Why the color yellow ?

These distresses caused peasant revolts, which combined political discontent with religious overtones. They culminated in 184 c.e. in the Yellow Turban Rebellion. The name was derived from the yellow turban the rebels wore to distinguish themselves from government troops. The rebels had chosen yellow because it symbolized the earth, their logo, which according to Chinese cosmology followed fire, represented by red, the symbol of the Han. The rebels chose signs and symbols to signify cosmic support and religious justification. The rebels were also messianic and millennarian, based on certain interpretations of popular Daoism (Taoism).
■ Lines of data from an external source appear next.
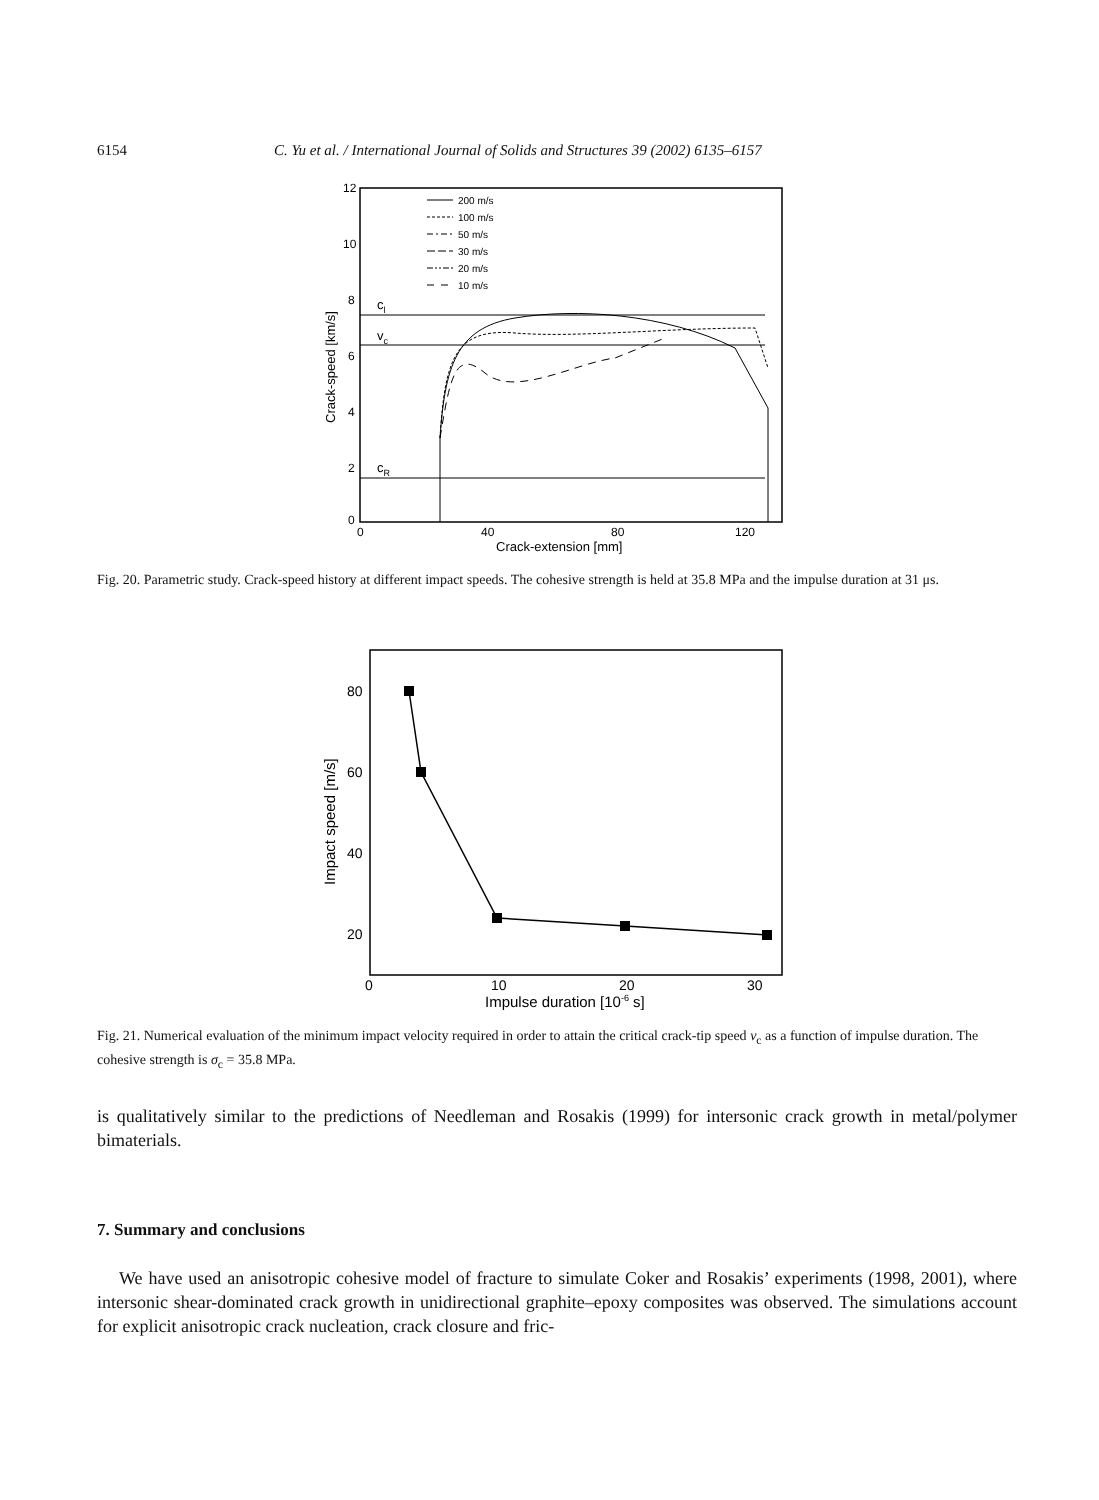6154 C. Yu et al. / International Journal of Solids and Structures 39 (2002) 6135–6157
12
10
8
6
4
2
0
0
40
80
120
Crack-extension [mm]
Crack-speed [km/s]
200 m/s
100 m/s
50 m/s
30 m/s
20 m/s
10 m/s
cl
vc
cR
Fig. 20. Parametric study. Crack-speed history at different impact speeds. The cohesive strength is held at 35.8 MPa and the impulse duration at 31 μs.
80
60
40
20
0
10
20
30
Impulse duration [10-6 s]
Impact speed [m/s]
Fig. 21. Numerical evaluation of the minimum impact velocity required in order to attain the critical crack-tip speed v<sub>c</sub> as a function of impulse duration. The cohesive strength is σ<sub>c</sub> = 35.8 MPa.
is qualitatively similar to the predictions of Needleman and Rosakis (1999) for intersonic crack growth in metal/polymer bimaterials.
7. Summary and conclusions
We have used an anisotropic cohesive model of fracture to simulate Coker and Rosakis’ experiments (1998, 2001), where intersonic shear-dominated crack growth in unidirectional graphite–epoxy composites was observed. The simulations account for explicit anisotropic crack nucleation, crack closure and fric-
The Yellow Turbans were led by a man surnamed Zhang (Chang) who taught that the recent plague was caused by sin and could be cured by public confessions, magical and religious practices, and the wearing of amulets and charms. Zhang proclaimed that he could then renew the world and bring about a golden age of Great Peace (taiping). (Great Peace became the name of another major messianic peasant revolt in the 1850s.)

Defeat of the Rebellion

The Yellow Turbans met success in 16 commanderies in northern China but were defeated by 185 c.e., not by the inept regular troops, but by troops raised by powerful provincial commanders. The result was the breakdown of the central government that inaugurated an era during which emperors, all minors after Emperor Lin’s death, were puppets of the regional warlords, while at the capital families of their mothers and grandmothers vied for control.

Fall of the Han dynasty

The first powerful warlord to march on the capital of Luoyang (Loyang) was named Dong Zho (Tung
Cho), who massacred more than 2,000 eunuchs, ending their power, then deposed the young emperor, looted the city, and burned down the imperial library. Dong was soon killed. A new boy emperor was installed, named Xiandi (Hsien-ti), but he was a pathetic plaything of the rival generals. Xiandi’s abdication in 220 was a mere formality that ratified the real power alignment between three major contenders. The Yellow Turban Rebellion contributed to the long decline and fall of the Han dynasty.